**Problem to work on:** Print them exactly: the lines from the beginning of the entries below through the line that contains "NAND3xp33_ASAP7_75t_SL g5 ( .A(n_6), .B(n_7), .C(n_9), .Y(n_5)", and only those, with the pictures left out.

**Provided data:**
* * *

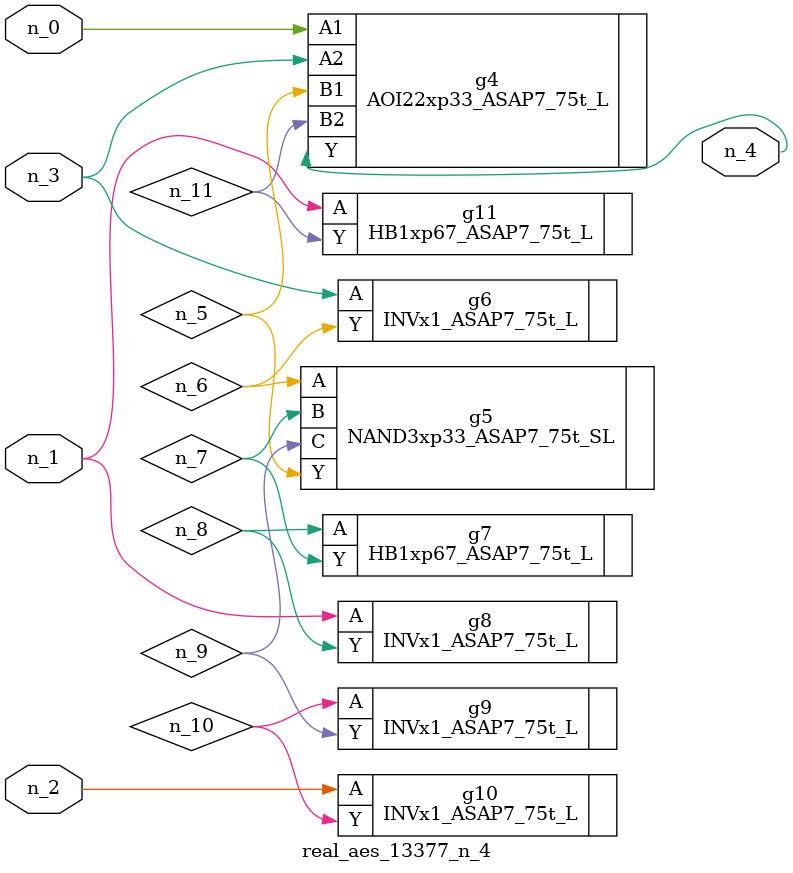
<source format=v>
module real_aes_13377_n_4 (n_0, n_3, n_2, n_1, n_4);
input n_0;
input n_3;
input n_2;
input n_1;
output n_4;
wire n_5;
wire n_7;
wire n_9;
wire n_6;
wire n_8;
wire n_10;
wire n_11;
AOI22xp33_ASAP7_75t_L g4 ( .A1(n_0), .A2(n_3), .B1(n_5), .B2(n_11), .Y(n_4) );
INVx1_ASAP7_75t_L g8 ( .A(n_1), .Y(n_8) );
HB1xp67_ASAP7_75t_L g11 ( .A(n_1), .Y(n_11) );
INVx1_ASAP7_75t_L g10 ( .A(n_2), .Y(n_10) );
INVx1_ASAP7_75t_L g6 ( .A(n_3), .Y(n_6) );
NAND3xp33_ASAP7_75t_SL g5 ( .A(n_6), .B(n_7), .C(n_9), .Y(n_5) );
HB1xp67_ASAP7_75t_L g7 ( .A(n_8), .Y(n_7) );
INVx1_ASAP7_75t_L g9 ( .A(n_10), .Y(n_9) );
endmodule
</source>
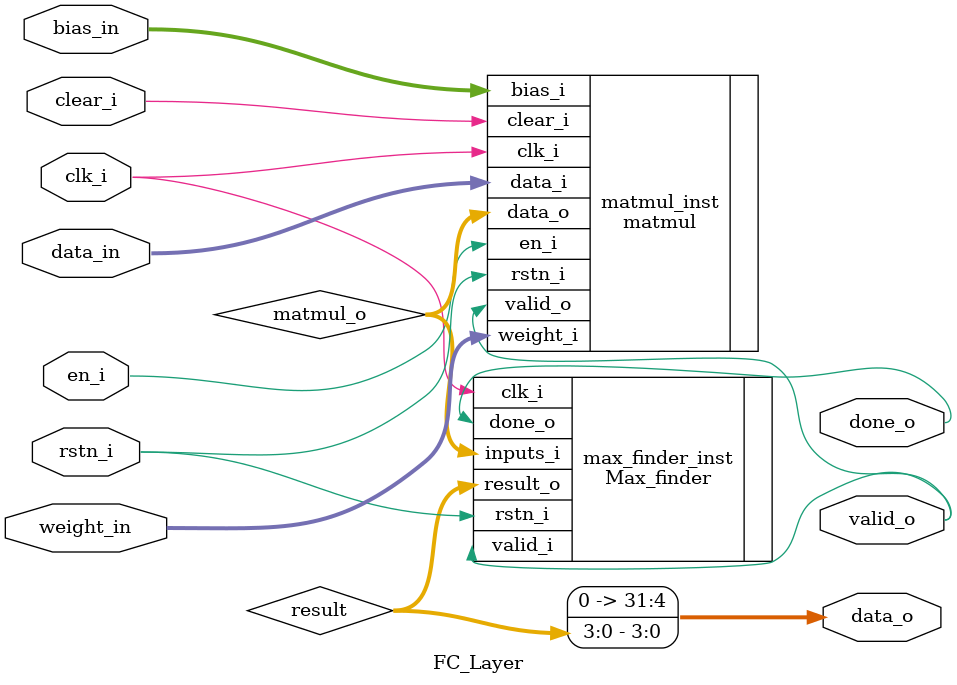
<source format=v>

module FC_Layer ( 
    input wire                  clk_i,
    input wire                  rstn_i,
    input wire                  en_i,
    input wire                  clear_i,

    input wire signed [11:0]    	data_in,
    input wire signed [8*10-1:0]    weight_in,
    input wire signed [8*10-1:0]    bias_in,
    
    output wire [31:0]          data_o,
    output wire                 valid_o,
    output wire                 done_o
);
	
	wire signed [119:0] matmul_o;
	wire [3:0] result;

	assign data_o = {28'd0, result};

    // Instantiate FC_layer
    matmul matmul_inst (
        .clk_i      (clk_i),
        .rstn_i     (rstn_i),
        .clear_i    (clear_i),  // Assume clear is not used in this case
        .en_i       (en_i),
        .data_i     (data_in),
        .weight_i   (weight_in),
        .bias_i     (bias_in),
        .valid_o    (valid_o),
        .data_o     (matmul_o)
    );

    // Instantiate max_finder
    Max_finder max_finder_inst (
        .clk_i      (clk_i),
        .rstn_i     (rstn_i),
        .valid_i    (valid_o),
        .inputs_i   (matmul_o),
        .result_o   (result),
        .done_o     (done_o)
    );

endmodule
</source>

* * *

**Finished exercise:**
<source format=v>
module real_aes_13377_n_4 (n_0, n_3, n_2, n_1, n_4);
input n_0;
input n_3;
input n_2;
input n_1;
output n_4;
wire n_5;
wire n_7;
wire n_9;
wire n_6;
wire n_8;
wire n_10;
wire n_11;
AOI22xp33_ASAP7_75t_L g4 ( .A1(n_0), .A2(n_3), .B1(n_5), .B2(n_11), .Y(n_4) );
INVx1_ASAP7_75t_L g8 ( .A(n_1), .Y(n_8) );
HB1xp67_ASAP7_75t_L g11 ( .A(n_1), .Y(n_11) );
INVx1_ASAP7_75t_L g10 ( .A(n_2), .Y(n_10) );
INVx1_ASAP7_75t_L g6 ( .A(n_3), .Y(n_6) );
NAND3xp33_ASAP7_75t_SL g5 ( .A(n_6), .B(n_7), .C(n_9), .Y(n_5) );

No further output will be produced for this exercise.